### TASK ITEM
Copy the entries from the line with "4: (65, 50)" to the line with "17: (84, 90)", substituting "(77, 78)" for "(77, 77)" and keeping everything else the same. Leave out the picture lines.

(Collected data)
- - - - - - -

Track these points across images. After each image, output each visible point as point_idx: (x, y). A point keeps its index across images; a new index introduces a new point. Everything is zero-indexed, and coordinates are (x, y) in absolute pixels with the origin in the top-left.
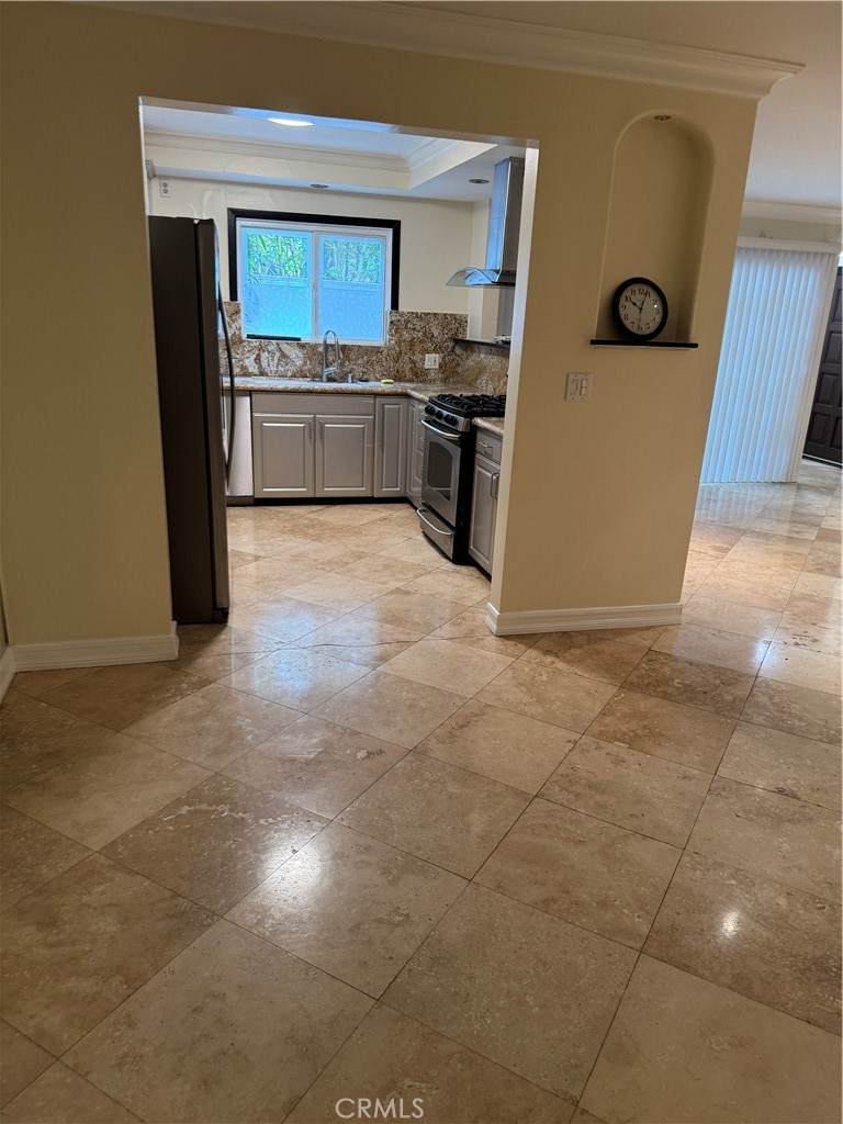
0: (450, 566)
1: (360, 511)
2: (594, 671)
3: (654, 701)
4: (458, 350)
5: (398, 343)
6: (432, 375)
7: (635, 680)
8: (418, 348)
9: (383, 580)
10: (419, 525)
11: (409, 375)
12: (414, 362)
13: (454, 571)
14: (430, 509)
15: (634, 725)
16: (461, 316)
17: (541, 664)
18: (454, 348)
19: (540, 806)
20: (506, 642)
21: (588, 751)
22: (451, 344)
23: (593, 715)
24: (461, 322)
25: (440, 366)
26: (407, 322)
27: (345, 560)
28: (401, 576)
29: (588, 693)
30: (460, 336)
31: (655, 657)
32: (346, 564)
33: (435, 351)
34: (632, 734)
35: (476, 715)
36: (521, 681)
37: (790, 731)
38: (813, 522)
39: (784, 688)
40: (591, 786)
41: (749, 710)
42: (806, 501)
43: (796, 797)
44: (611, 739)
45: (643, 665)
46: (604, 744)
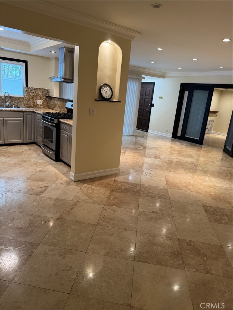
0: (54, 162)
1: (20, 147)
2: (102, 188)
3: (119, 194)
4: (47, 99)
5: (29, 96)
6: (40, 106)
7: (113, 189)
8: (35, 98)
9: (34, 168)
10: (42, 151)
11: (33, 106)
12: (34, 102)
13: (56, 164)
14: (45, 146)
15: (116, 201)
16: (48, 89)
17: (88, 188)
19: (99, 227)
20: (77, 183)
21: (107, 210)
22: (45, 97)
23: (106, 200)
24: (48, 91)
25: (42, 104)
26: (31, 90)
27: (20, 163)
28: (39, 166)
29: (102, 194)
30: (48, 95)
31: (116, 182)
32: (21, 164)
33: (40, 99)
34: (116, 203)
35: (74, 205)
36: (84, 193)
37: (151, 197)
38: (141, 145)
39: (147, 186)
40: (110, 219)
41: (141, 193)
42: (139, 140)
43: (157, 213)
44: (112, 206)
45: (114, 185)
46: (110, 207)
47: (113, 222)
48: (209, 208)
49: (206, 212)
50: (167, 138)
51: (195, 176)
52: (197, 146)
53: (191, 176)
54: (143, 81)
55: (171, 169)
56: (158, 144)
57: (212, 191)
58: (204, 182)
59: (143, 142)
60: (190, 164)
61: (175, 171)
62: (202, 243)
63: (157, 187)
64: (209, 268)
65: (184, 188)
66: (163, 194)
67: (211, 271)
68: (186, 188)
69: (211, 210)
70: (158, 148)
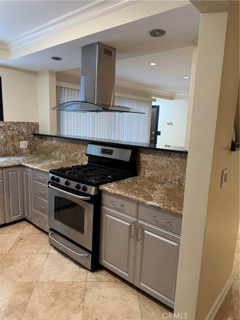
4: (36, 139)
5: (5, 137)
6: (24, 151)
8: (16, 139)
11: (13, 152)
12: (14, 146)
14: (57, 233)
16: (36, 123)
18: (34, 137)
22: (32, 136)
24: (36, 125)
25: (28, 147)
26: (9, 127)
30: (36, 132)
33: (25, 140)
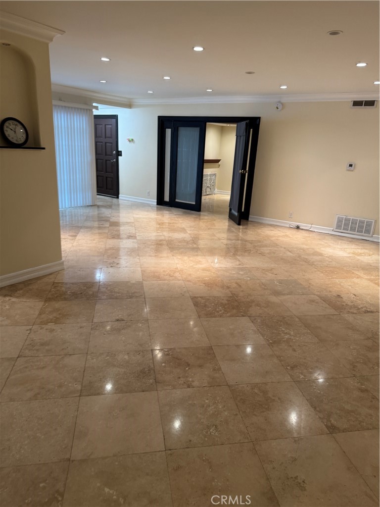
2: (30, 298)
3: (61, 303)
7: (51, 296)
17: (4, 302)
19: (21, 361)
21: (37, 331)
23: (35, 316)
29: (31, 307)
31: (57, 285)
34: (55, 318)
37: (116, 298)
38: (107, 220)
39: (110, 283)
40: (42, 344)
41: (100, 295)
42: (102, 212)
43: (123, 320)
44: (46, 323)
45: (53, 289)
46: (43, 326)
47: (47, 347)
48: (199, 299)
49: (195, 305)
50: (149, 205)
51: (186, 258)
52: (193, 214)
53: (180, 259)
54: (95, 112)
55: (152, 252)
56: (135, 216)
57: (206, 276)
58: (196, 265)
59: (110, 216)
60: (180, 242)
61: (156, 254)
62: (185, 348)
63: (127, 282)
64: (190, 380)
65: (168, 277)
66: (136, 291)
67: (193, 384)
68: (171, 276)
69: (203, 301)
70: (133, 223)
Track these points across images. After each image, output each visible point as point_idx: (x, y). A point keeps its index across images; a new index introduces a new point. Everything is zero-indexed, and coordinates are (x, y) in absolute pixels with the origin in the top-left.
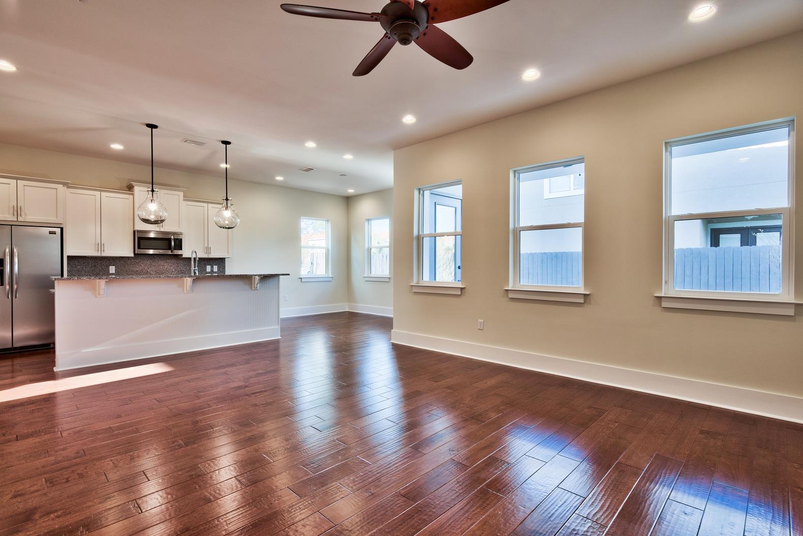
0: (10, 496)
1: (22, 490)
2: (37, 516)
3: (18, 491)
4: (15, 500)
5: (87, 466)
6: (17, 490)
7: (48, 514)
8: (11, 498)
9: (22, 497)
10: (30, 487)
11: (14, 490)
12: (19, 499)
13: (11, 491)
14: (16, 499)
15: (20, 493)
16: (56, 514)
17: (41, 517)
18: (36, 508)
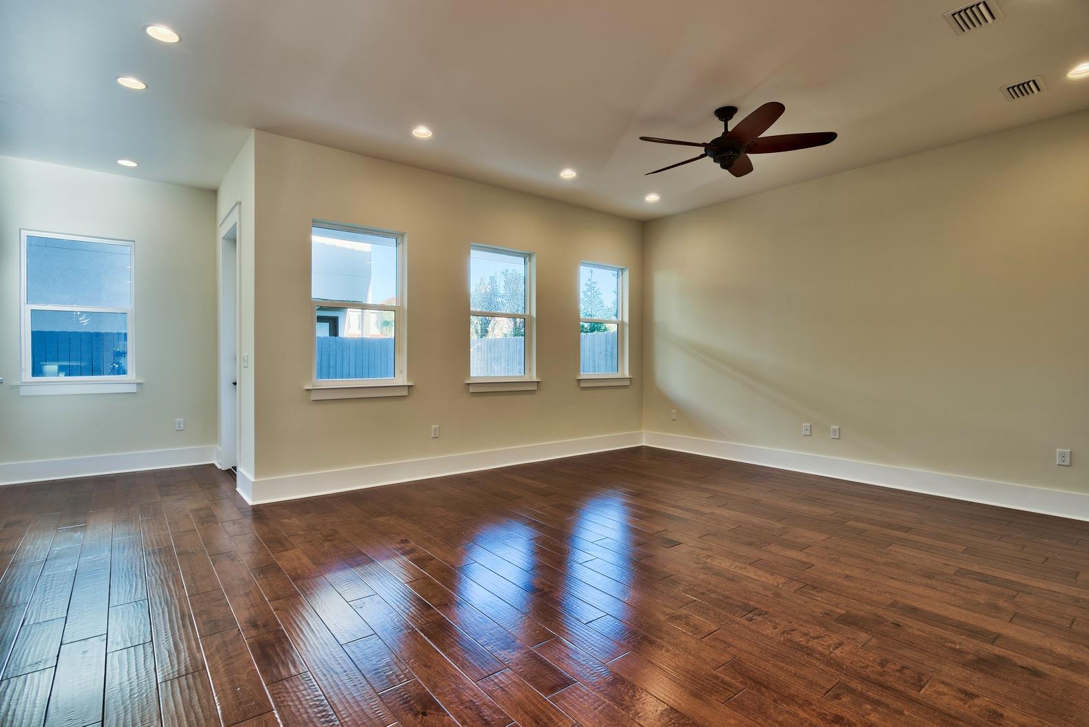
0: (976, 701)
1: (958, 698)
2: (971, 657)
3: (962, 700)
4: (975, 691)
5: (862, 667)
6: (961, 703)
7: (960, 652)
8: (977, 696)
9: (966, 688)
10: (945, 694)
11: (966, 706)
12: (970, 688)
13: (970, 707)
14: (973, 690)
15: (963, 696)
16: (953, 646)
17: (968, 653)
18: (964, 665)
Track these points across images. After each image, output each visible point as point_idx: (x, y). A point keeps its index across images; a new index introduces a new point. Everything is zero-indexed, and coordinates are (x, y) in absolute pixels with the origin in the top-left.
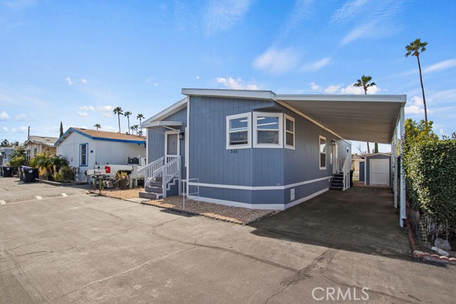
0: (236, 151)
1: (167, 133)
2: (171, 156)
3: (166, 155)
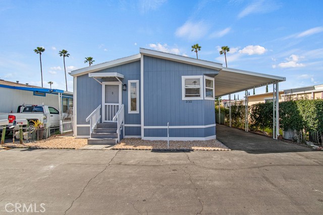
0: (190, 101)
1: (104, 84)
2: (110, 104)
3: (104, 104)
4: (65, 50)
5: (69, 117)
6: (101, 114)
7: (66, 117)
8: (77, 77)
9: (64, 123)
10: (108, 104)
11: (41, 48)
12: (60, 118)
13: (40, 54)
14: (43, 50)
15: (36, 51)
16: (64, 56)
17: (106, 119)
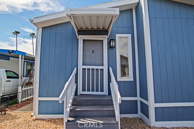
1: (81, 38)
2: (91, 67)
3: (81, 67)
4: (34, 33)
5: (31, 81)
6: (76, 82)
7: (27, 81)
8: (43, 28)
9: (23, 89)
10: (86, 67)
11: (18, 32)
12: (20, 83)
13: (17, 35)
14: (19, 33)
15: (14, 33)
16: (33, 37)
17: (84, 90)
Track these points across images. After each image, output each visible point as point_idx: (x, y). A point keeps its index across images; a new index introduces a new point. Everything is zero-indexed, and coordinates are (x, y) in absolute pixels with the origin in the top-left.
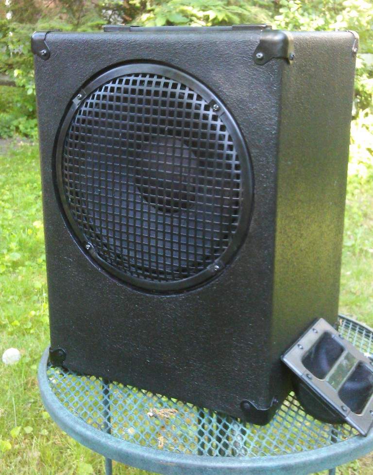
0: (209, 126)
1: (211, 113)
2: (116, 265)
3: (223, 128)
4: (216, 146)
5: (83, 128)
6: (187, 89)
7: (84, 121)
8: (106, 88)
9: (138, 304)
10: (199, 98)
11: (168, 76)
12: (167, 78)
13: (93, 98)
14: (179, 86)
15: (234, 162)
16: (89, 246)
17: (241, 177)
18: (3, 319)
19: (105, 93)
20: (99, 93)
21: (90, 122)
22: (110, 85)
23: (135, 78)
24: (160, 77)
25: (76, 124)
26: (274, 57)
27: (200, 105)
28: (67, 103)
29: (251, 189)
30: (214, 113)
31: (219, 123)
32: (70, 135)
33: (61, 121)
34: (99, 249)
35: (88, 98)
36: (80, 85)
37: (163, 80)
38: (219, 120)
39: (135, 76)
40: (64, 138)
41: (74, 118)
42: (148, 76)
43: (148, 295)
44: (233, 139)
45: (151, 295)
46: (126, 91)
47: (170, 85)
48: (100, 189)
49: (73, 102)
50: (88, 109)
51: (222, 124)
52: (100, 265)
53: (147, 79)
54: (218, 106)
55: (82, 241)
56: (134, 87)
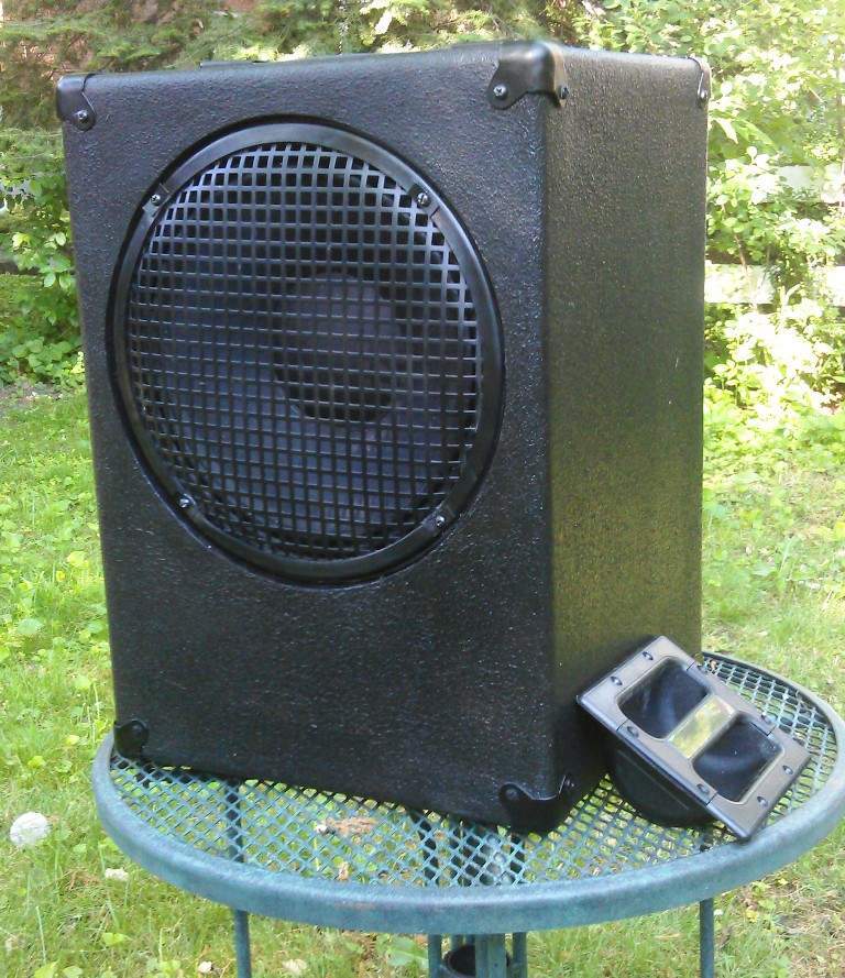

- - - - - - -

### PROBLEM SOLUTION
4: (65, 50)
5: (69, 117)
6: (101, 114)
7: (66, 117)
8: (77, 78)
9: (64, 123)
10: (108, 104)
11: (41, 48)
12: (60, 118)
13: (40, 54)
14: (43, 50)
15: (36, 51)
16: (64, 56)
17: (106, 119)
1: (81, 38)
2: (91, 67)
3: (81, 67)
4: (34, 33)
5: (31, 81)
6: (76, 82)
7: (27, 81)
8: (43, 28)
9: (23, 89)
10: (86, 67)
11: (18, 32)
12: (20, 83)
13: (17, 35)
14: (19, 33)
15: (14, 33)
16: (33, 37)
17: (84, 90)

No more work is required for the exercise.